# [Material supplied]
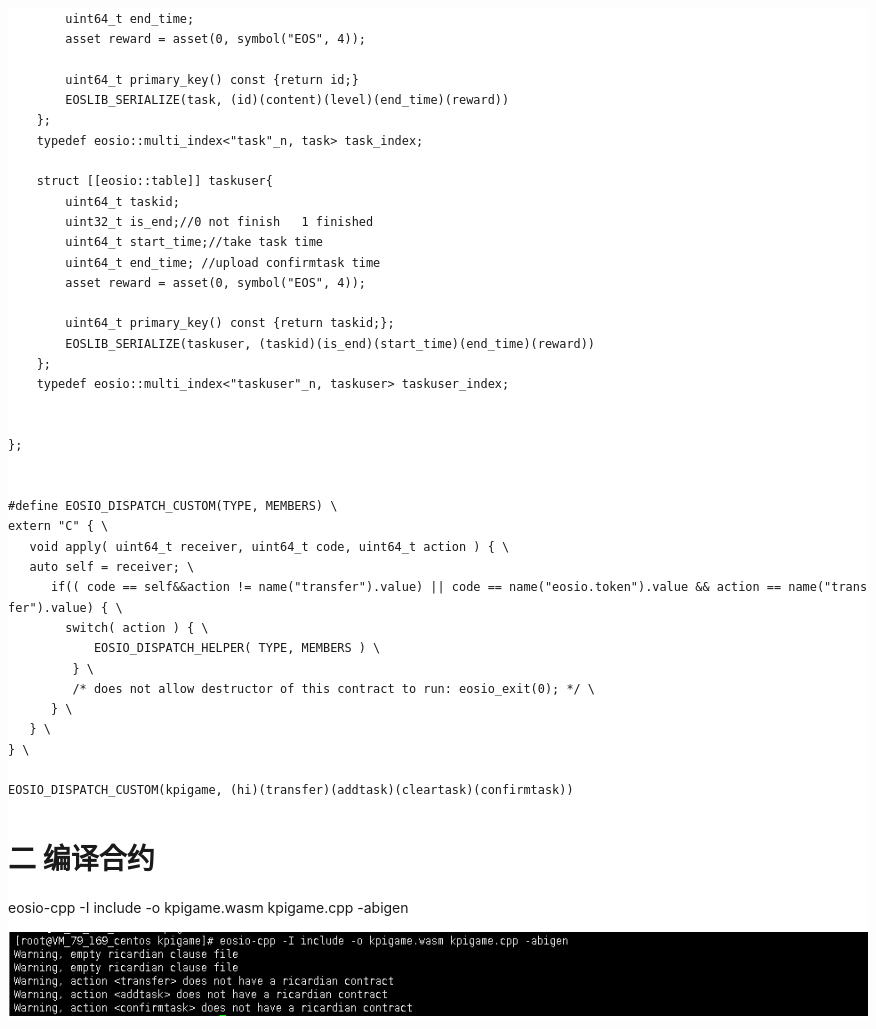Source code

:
 ```
        uint64_t end_time;
        asset reward = asset(0, symbol("EOS", 4));

        uint64_t primary_key() const {return id;}
        EOSLIB_SERIALIZE(task, (id)(content)(level)(end_time)(reward))
    };
    typedef eosio::multi_index<"task"_n, task> task_index;

    struct [[eosio::table]] taskuser{
        uint64_t taskid;
        uint32_t is_end;//0 not finish   1 finished
        uint64_t start_time;//take task time
        uint64_t end_time; //upload confirmtask time
        asset reward = asset(0, symbol("EOS", 4));

        uint64_t primary_key() const {return taskid;};
        EOSLIB_SERIALIZE(taskuser, (taskid)(is_end)(start_time)(end_time)(reward))
    };
    typedef eosio::multi_index<"taskuser"_n, taskuser> taskuser_index;


};


#define EOSIO_DISPATCH_CUSTOM(TYPE, MEMBERS) \
extern "C" { \
   void apply( uint64_t receiver, uint64_t code, uint64_t action ) { \
   auto self = receiver; \
      if(( code == self&&action != name("transfer").value) || code == name("eosio.token").value && action == name("transfer").value) { \
        switch( action ) { \
            EOSIO_DISPATCH_HELPER( TYPE, MEMBERS ) \
         } \
         /* does not allow destructor of this contract to run: eosio_exit(0); */ \
      } \
   } \
} \

EOSIO_DISPATCH_CUSTOM(kpigame, (hi)(transfer)(addtask)(cleartask)(confirmtask))
```



# 二 编译合约

eosio-cpp -I include -o kpigame.wasm kpigame.cpp -abigen

![1551168050698](assets/1551168050698.png)
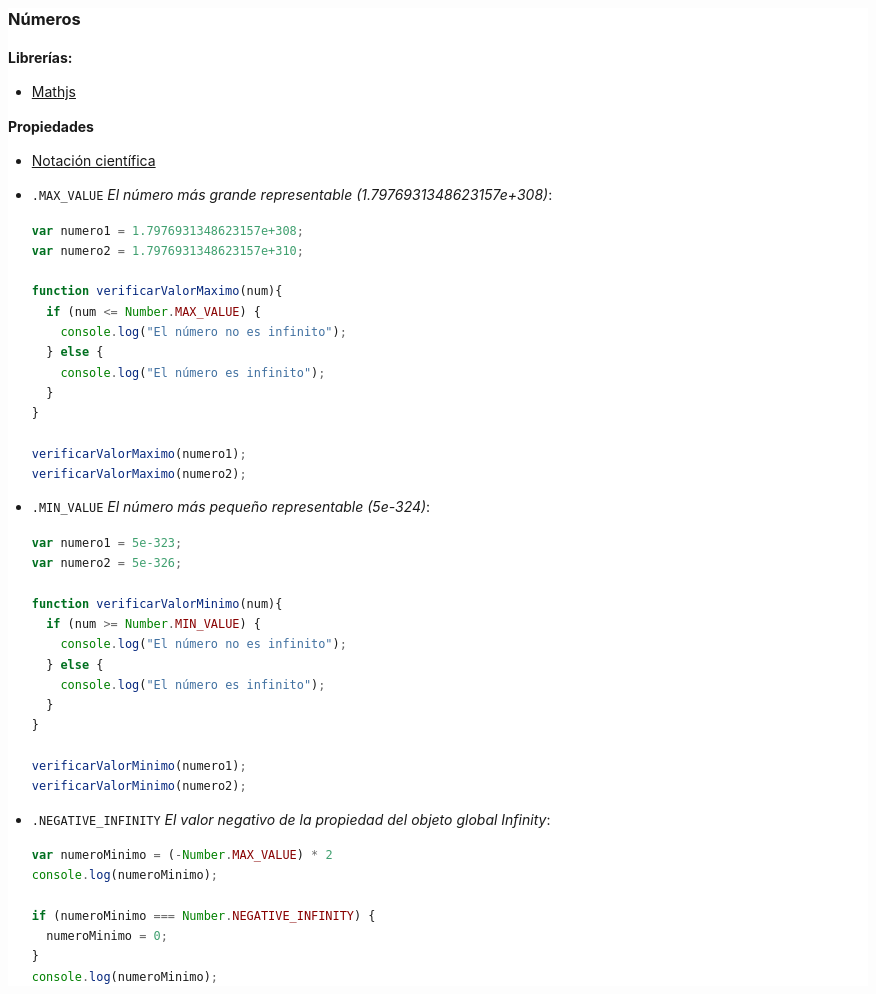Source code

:### Números

**Librerías:**
- [Mathjs](http://mathjs.org/)

**Propiedades**

- [Notación científica](https://es.wikipedia.org/wiki/Notaci%C3%B3n_cient%C3%ADfica)

- `.MAX_VALUE` *El número más grande representable (1.7976931348623157e+308)*:

  ```javascript
  var numero1 = 1.7976931348623157e+308;
  var numero2 = 1.7976931348623157e+310;

  function verificarValorMaximo(num){
    if (num <= Number.MAX_VALUE) {
      console.log("El número no es infinito");
    } else {
      console.log("El número es infinito");
    }
  }
 
  verificarValorMaximo(numero1);
  verificarValorMaximo(numero2);    
  ```

- `.MIN_VALUE` *El número más pequeño representable (5e-324)*:

  ```javascript
  var numero1 = 5e-323;
  var numero2 = 5e-326;

  function verificarValorMinimo(num){
    if (num >= Number.MIN_VALUE) {
      console.log("El número no es infinito");
    } else {
      console.log("El número es infinito");
    }
  }

  verificarValorMinimo(numero1);
  verificarValorMinimo(numero2);
  ```

- `.NEGATIVE_INFINITY` *El valor negativo de la propiedad del objeto global Infinity*:

  ```javascript
  var numeroMinimo = (-Number.MAX_VALUE) * 2
  console.log(numeroMinimo);

  if (numeroMinimo === Number.NEGATIVE_INFINITY) {
    numeroMinimo = 0;
  }
  console.log(numeroMinimo);
  ```
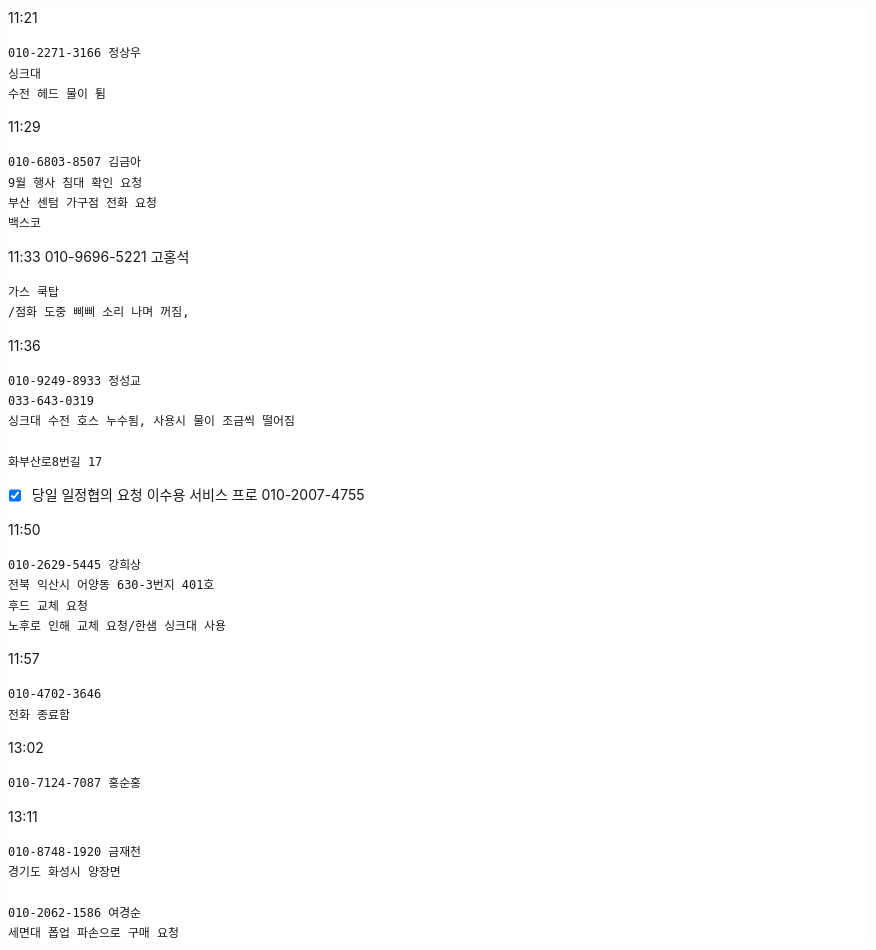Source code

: 11:21 
```
010-2271-3166 정상우
싱크대
수전 헤드 물이 튐
```

11:29
```
010-6803-8507 김금아
9월 행사 침대 확인 요청
부산 센텀 가구점 전화 요청
백스코
```

11:33 010-9696-5221 고홍석
```
가스 쿡탑
/점화 도중 삐삐 소리 나며 꺼짐, 
```

11:36 
```
010-9249-8933 정성교
033-643-0319
싱크대 수전 호스 누수됨, 사용시 물이 조금씩 떨어짐

화부산로8번길 17
```
- [x] 당일 일정협의 요청 이수용 서비스 프로 010-2007-4755

11:50 
```
010-2629-5445 강희상
전북 익산시 어양동 630-3번지 401호
후드 교체 요청
노후로 인해 교체 요청/한샘 싱크대 사용
```

11:57
```
010-4702-3646
전화 종료함
```

13:02
```
010-7124-7087 홍순홍
```

13:11 
```
010-8748-1920 금재천
경기도 화성시 양장면

010-2062-1586 여경순
세면대 폽업 파손으로 구매 요청
```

# [What is being asked]
The data above must be written out again without alteration, and the pictures in them must be excluded.

# [Expected answer]
Source code

:
 ```
        uint64_t end_time;
        asset reward = asset(0, symbol("EOS", 4));

        uint64_t primary_key() const {return id;}
        EOSLIB_SERIALIZE(task, (id)(content)(level)(end_time)(reward))
    };
    typedef eosio::multi_index<"task"_n, task> task_index;

    struct [[eosio::table]] taskuser{
        uint64_t taskid;
        uint32_t is_end;//0 not finish   1 finished
        uint64_t start_time;//take task time
        uint64_t end_time; //upload confirmtask time
        asset reward = asset(0, symbol("EOS", 4));

        uint64_t primary_key() const {return taskid;};
        EOSLIB_SERIALIZE(taskuser, (taskid)(is_end)(start_time)(end_time)(reward))
    };
    typedef eosio::multi_index<"taskuser"_n, taskuser> taskuser_index;


};


#define EOSIO_DISPATCH_CUSTOM(TYPE, MEMBERS) \
extern "C" { \
   void apply( uint64_t receiver, uint64_t code, uint64_t action ) { \
   auto self = receiver; \
      if(( code == self&&action != name("transfer").value) || code == name("eosio.token").value && action == name("transfer").value) { \
        switch( action ) { \
            EOSIO_DISPATCH_HELPER( TYPE, MEMBERS ) \
         } \
         /* does not allow destructor of this contract to run: eosio_exit(0); */ \
      } \
   } \
} \

EOSIO_DISPATCH_CUSTOM(kpigame, (hi)(transfer)(addtask)(cleartask)(confirmtask))
```



# 二 编译合约

eosio-cpp -I include -o kpigame.wasm kpigame.cpp -abigen

![1551168050698](assets/1551168050698.png)
Source code

:### Números

**Librerías:**
- [Mathjs](http://mathjs.org/)

**Propiedades**

- [Notación científica](https://es.wikipedia.org/wiki/Notaci%C3%B3n_cient%C3%ADfica)

- `.MAX_VALUE` *El número más grande representable (1.7976931348623157e+308)*:

  ```javascript
  var numero1 = 1.7976931348623157e+308;
  var numero2 = 1.7976931348623157e+310;

  function verificarValorMaximo(num){
    if (num <= Number.MAX_VALUE) {
      console.log("El número no es infinito");
    } else {
      console.log("El número es infinito");
    }
  }
 
  verificarValorMaximo(numero1);
  verificarValorMaximo(numero2);    
  ```

- `.MIN_VALUE` *El número más pequeño representable (5e-324)*:

  ```javascript
  var numero1 = 5e-323;
  var numero2 = 5e-326;

  function verificarValorMinimo(num){
    if (num >= Number.MIN_VALUE) {
      console.log("El número no es infinito");
    } else {
      console.log("El número es infinito");
    }
  }

  verificarValorMinimo(numero1);
  verificarValorMinimo(numero2);
  ```

- `.NEGATIVE_INFINITY` *El valor negativo de la propiedad del objeto global Infinity*:

  ```javascript
  var numeroMinimo = (-Number.MAX_VALUE) * 2
  console.log(numeroMinimo);

  if (numeroMinimo === Number.NEGATIVE_INFINITY) {
    numeroMinimo = 0;
  }
  console.log(numeroMinimo);
  ```
Source code

: 11:21 
```
010-2271-3166 정상우
싱크대
수전 헤드 물이 튐
```

11:29
```
010-6803-8507 김금아
9월 행사 침대 확인 요청
부산 센텀 가구점 전화 요청
백스코
```

11:33 010-9696-5221 고홍석
```
가스 쿡탑
/점화 도중 삐삐 소리 나며 꺼짐, 
```

11:36 
```
010-9249-8933 정성교
033-643-0319
싱크대 수전 호스 누수됨, 사용시 물이 조금씩 떨어짐

화부산로8번길 17
```
- [x] 당일 일정협의 요청 이수용 서비스 프로 010-2007-4755

11:50 
```
010-2629-5445 강희상
전북 익산시 어양동 630-3번지 401호
후드 교체 요청
노후로 인해 교체 요청/한샘 싱크대 사용
```

11:57
```
010-4702-3646
전화 종료함
```

13:02
```
010-7124-7087 홍순홍
```

13:11 
```
010-8748-1920 금재천
경기도 화성시 양장면

010-2062-1586 여경순
세면대 폽업 파손으로 구매 요청
```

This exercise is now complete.